■ The task: Start at the line in the entries below that contains "X1842Y1957D03*", stop at the line that contains "X4142Y2657D03*", and output exactly the lines in that span, both ends included.

# # # # #

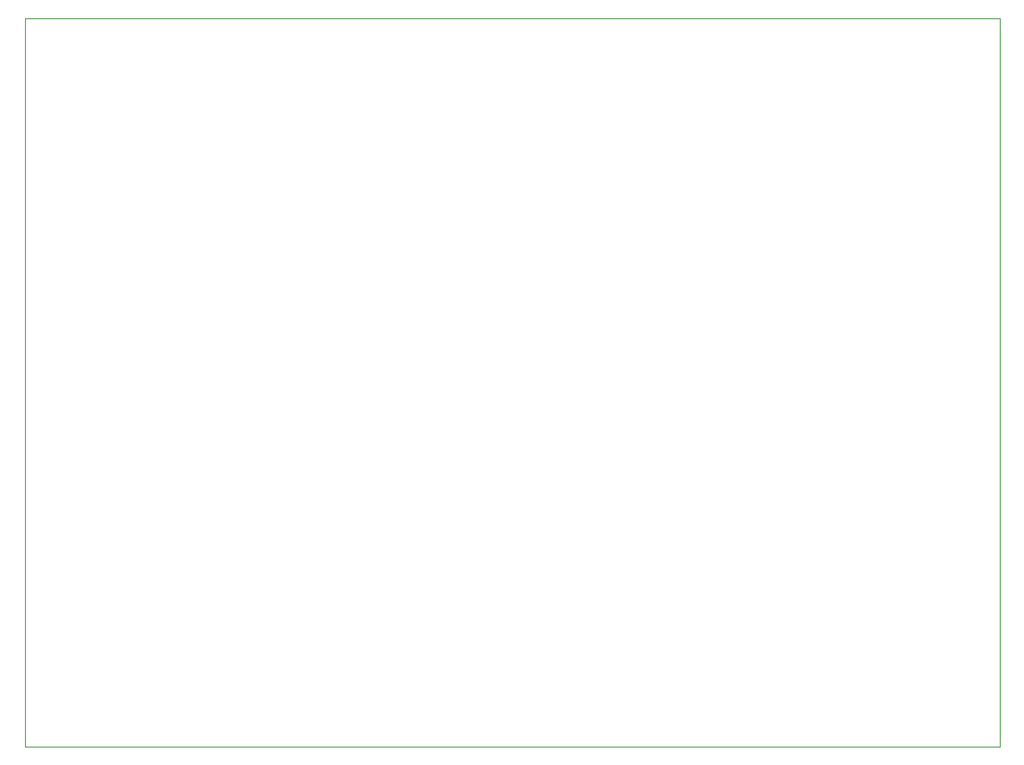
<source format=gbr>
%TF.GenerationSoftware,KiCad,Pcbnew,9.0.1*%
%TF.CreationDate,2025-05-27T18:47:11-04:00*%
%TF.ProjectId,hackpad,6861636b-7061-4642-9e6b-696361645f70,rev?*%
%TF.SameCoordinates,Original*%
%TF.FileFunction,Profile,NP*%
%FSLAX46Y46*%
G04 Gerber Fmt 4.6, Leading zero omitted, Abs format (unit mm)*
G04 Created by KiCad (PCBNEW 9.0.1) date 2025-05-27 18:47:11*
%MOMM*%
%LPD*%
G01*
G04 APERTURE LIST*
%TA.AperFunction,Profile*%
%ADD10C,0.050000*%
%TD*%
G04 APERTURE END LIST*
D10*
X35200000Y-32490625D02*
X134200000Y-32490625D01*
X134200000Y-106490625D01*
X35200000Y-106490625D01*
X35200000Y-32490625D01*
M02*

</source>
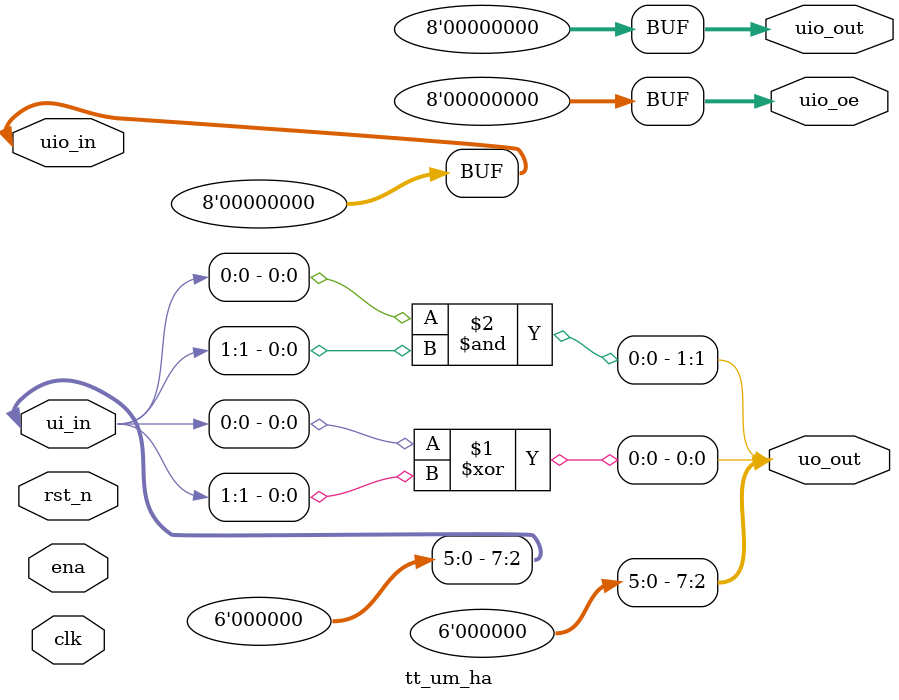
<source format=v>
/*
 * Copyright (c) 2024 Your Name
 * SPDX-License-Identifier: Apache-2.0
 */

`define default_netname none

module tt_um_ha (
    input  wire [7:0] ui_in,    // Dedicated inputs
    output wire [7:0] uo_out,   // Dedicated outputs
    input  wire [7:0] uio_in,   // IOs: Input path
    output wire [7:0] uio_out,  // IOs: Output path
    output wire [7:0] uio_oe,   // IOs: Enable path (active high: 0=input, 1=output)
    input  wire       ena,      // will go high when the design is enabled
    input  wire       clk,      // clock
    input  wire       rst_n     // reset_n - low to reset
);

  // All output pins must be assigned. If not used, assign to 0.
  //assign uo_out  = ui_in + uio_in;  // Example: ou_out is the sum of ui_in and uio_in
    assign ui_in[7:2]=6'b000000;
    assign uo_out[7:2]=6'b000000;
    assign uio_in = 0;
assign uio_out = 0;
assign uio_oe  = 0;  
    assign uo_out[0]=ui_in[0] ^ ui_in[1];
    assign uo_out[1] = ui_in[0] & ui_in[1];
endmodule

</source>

# # # # #

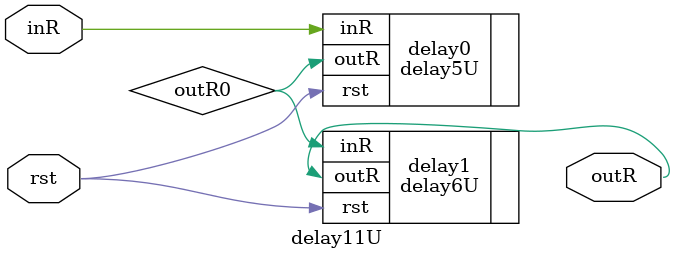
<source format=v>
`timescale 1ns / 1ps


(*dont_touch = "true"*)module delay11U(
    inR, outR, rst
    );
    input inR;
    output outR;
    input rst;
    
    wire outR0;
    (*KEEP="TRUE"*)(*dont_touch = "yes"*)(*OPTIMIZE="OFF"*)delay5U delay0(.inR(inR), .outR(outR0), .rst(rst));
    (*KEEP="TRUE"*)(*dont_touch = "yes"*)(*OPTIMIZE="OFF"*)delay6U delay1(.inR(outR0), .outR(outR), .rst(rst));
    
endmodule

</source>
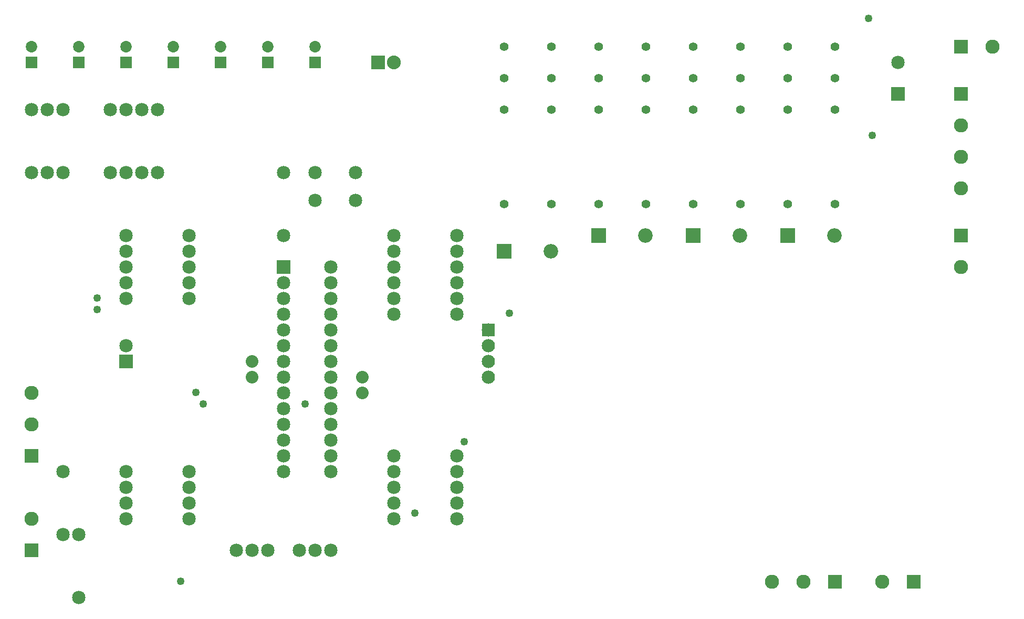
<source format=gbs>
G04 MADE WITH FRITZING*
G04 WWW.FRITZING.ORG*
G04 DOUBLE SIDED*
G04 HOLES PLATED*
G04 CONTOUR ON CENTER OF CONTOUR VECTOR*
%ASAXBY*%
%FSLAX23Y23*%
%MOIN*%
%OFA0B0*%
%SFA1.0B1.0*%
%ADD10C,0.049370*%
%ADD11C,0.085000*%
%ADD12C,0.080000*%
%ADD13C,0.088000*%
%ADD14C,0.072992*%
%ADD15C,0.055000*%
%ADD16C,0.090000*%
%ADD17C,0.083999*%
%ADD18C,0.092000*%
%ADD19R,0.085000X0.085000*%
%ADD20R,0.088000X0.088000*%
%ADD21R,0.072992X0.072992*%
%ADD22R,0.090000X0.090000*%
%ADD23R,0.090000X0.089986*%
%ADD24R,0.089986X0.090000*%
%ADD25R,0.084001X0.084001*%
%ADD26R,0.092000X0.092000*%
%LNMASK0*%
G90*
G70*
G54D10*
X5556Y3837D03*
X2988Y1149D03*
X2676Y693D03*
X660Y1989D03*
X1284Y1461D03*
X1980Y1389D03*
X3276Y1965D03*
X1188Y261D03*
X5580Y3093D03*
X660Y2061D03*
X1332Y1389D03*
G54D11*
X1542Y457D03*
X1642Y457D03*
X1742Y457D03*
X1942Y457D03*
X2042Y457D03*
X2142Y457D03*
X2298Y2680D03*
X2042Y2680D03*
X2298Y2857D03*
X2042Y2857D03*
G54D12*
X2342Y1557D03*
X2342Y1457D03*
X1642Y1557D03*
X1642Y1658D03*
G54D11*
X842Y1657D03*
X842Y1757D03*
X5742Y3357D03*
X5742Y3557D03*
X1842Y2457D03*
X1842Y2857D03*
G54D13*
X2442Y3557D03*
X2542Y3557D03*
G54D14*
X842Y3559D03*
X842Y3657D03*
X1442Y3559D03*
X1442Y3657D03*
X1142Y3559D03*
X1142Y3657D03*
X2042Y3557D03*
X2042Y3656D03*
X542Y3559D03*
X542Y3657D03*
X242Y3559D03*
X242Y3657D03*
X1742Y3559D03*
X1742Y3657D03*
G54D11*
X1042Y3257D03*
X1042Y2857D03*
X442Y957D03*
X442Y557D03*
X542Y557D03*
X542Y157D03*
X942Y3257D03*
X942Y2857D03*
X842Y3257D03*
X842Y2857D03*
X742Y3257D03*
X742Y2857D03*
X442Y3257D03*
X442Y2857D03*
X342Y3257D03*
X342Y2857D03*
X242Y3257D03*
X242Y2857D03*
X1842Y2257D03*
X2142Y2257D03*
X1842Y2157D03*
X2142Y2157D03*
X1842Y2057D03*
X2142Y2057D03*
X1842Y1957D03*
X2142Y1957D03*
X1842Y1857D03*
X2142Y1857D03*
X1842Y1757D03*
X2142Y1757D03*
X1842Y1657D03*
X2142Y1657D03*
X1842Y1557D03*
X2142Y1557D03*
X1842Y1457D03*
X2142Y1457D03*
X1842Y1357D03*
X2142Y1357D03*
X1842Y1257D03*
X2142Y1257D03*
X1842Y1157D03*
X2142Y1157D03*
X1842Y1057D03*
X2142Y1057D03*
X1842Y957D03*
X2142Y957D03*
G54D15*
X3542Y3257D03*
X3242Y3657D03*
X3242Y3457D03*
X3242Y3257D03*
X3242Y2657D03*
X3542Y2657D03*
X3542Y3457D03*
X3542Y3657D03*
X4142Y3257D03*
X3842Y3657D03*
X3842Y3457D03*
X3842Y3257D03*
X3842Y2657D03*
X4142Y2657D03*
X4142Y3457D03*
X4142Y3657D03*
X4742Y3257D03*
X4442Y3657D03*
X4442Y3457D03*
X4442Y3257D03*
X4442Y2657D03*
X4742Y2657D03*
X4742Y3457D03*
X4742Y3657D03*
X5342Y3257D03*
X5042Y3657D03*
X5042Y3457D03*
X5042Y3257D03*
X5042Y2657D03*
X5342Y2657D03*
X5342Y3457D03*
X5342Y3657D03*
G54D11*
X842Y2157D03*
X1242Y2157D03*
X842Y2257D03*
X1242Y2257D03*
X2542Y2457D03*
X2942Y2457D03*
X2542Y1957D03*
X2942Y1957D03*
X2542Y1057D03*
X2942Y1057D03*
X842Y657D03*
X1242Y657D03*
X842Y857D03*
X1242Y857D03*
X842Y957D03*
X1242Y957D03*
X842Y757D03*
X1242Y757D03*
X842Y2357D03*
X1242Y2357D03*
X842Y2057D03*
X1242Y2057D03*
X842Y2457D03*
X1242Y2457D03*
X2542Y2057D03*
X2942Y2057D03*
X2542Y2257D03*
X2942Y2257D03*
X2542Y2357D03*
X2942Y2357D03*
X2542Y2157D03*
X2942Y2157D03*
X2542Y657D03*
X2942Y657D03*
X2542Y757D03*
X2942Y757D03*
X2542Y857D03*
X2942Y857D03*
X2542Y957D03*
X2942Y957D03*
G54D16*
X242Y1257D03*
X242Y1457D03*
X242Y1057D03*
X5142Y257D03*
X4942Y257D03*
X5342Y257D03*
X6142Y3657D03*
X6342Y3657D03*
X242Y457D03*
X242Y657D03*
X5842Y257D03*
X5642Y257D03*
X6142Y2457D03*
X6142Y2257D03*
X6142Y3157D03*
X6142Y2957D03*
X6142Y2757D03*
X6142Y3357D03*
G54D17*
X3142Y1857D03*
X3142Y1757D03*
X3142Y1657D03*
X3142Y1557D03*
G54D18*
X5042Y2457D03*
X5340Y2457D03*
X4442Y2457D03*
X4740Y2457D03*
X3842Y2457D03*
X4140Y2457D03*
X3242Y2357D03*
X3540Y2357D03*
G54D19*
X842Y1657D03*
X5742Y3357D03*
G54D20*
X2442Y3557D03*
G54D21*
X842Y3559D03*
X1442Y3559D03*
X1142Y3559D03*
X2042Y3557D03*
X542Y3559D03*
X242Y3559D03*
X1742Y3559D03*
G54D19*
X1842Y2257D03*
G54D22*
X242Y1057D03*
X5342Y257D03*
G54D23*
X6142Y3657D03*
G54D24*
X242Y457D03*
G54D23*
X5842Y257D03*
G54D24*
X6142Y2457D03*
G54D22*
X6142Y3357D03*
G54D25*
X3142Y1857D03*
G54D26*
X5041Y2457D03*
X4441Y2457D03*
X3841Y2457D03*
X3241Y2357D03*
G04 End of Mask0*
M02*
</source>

# # # # #

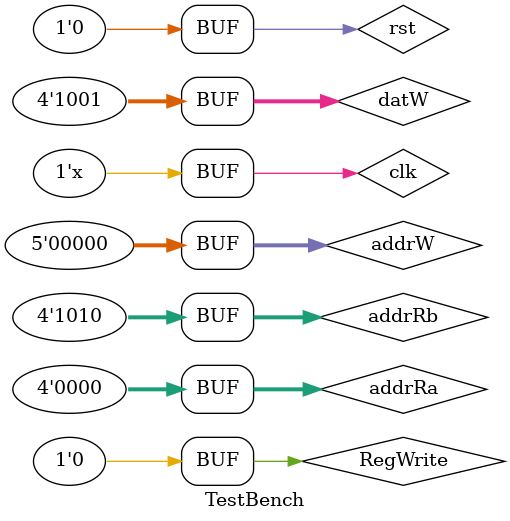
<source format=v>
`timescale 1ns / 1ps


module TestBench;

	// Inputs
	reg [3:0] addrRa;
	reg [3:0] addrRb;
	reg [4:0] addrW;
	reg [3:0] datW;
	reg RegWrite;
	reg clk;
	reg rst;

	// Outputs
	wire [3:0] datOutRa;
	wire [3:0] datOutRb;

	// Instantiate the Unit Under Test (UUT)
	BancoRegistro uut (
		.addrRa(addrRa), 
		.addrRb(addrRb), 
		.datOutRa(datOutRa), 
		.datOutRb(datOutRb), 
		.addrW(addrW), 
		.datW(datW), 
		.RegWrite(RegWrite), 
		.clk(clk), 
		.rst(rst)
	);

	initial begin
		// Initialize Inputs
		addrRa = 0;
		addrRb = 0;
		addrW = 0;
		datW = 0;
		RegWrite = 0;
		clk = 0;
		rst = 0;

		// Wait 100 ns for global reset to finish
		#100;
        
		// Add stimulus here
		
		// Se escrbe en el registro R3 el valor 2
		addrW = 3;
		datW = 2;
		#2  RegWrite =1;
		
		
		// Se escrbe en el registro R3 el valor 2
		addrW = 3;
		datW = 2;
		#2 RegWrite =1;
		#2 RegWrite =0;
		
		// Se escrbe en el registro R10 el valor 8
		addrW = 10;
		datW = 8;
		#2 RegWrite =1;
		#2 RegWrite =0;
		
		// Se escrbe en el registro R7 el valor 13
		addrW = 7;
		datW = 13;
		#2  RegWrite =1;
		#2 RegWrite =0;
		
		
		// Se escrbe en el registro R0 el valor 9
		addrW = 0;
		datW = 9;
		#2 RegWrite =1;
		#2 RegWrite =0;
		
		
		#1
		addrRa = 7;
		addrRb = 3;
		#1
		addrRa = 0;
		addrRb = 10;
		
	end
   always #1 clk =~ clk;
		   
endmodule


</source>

# # # # #

■ Solution to this task:
X1842Y1957D03*
X2142Y1957D03*
X1842Y1857D03*
X2142Y1857D03*
X1842Y1757D03*
X2142Y1757D03*
X1842Y1657D03*
X2142Y1657D03*
X1842Y1557D03*
X2142Y1557D03*
X1842Y1457D03*
X2142Y1457D03*
X1842Y1357D03*
X2142Y1357D03*
X1842Y1257D03*
X2142Y1257D03*
X1842Y1157D03*
X2142Y1157D03*
X1842Y1057D03*
X2142Y1057D03*
X1842Y957D03*
X2142Y957D03*
G54D15*
X3542Y3257D03*
X3242Y3657D03*
X3242Y3457D03*
X3242Y3257D03*
X3242Y2657D03*
X3542Y2657D03*
X3542Y3457D03*
X3542Y3657D03*
X4142Y3257D03*
X3842Y3657D03*
X3842Y3457D03*
X3842Y3257D03*
X3842Y2657D03*
X4142Y2657D03*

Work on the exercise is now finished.